======== Exercise data
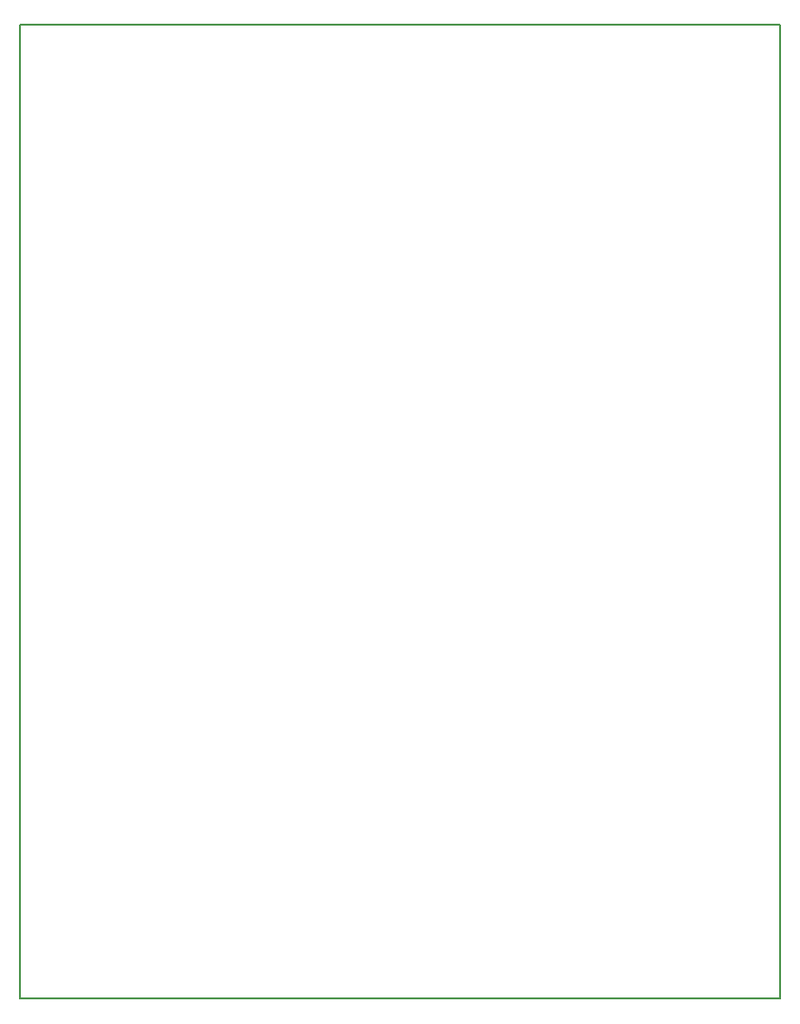
<source format=gm1>
G04 #@! TF.FileFunction,Profile,NP*
%FSLAX46Y46*%
G04 Gerber Fmt 4.6, Leading zero omitted, Abs format (unit mm)*
G04 Created by KiCad (PCBNEW 4.0.6) date 06/26/17 08:49:49*
%MOMM*%
%LPD*%
G01*
G04 APERTURE LIST*
%ADD10C,0.100000*%
%ADD11C,0.150000*%
G04 APERTURE END LIST*
D10*
D11*
X110880000Y-137950000D02*
X110880000Y-51050000D01*
X178680000Y-137950000D02*
X110880000Y-137950000D01*
X178680000Y-137950000D02*
X178680000Y-51050000D01*
X178680000Y-51050000D02*
X178680000Y-137950000D01*
X110880000Y-51050000D02*
X178680000Y-51050000D01*
M02*

</source>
================
▶ Instructions to follow: Repeat each line, unchanged, from the line that contains "G04 Gerber Fmt" to the end of the listing above.

▶ Exercise result:
G04 Gerber Fmt 4.6, Leading zero omitted, Abs format (unit mm)*
G04 Created by KiCad (PCBNEW 4.0.6) date 06/26/17 08:49:49*
%MOMM*%
%LPD*%
G01*
G04 APERTURE LIST*
%ADD10C,0.100000*%
%ADD11C,0.150000*%
G04 APERTURE END LIST*
D10*
D11*
X110880000Y-137950000D02*
X110880000Y-51050000D01*
X178680000Y-137950000D02*
X110880000Y-137950000D01*
X178680000Y-137950000D02*
X178680000Y-51050000D01*
X178680000Y-51050000D02*
X178680000Y-137950000D01*
X110880000Y-51050000D02*
X178680000Y-51050000D01*
M02*

</source>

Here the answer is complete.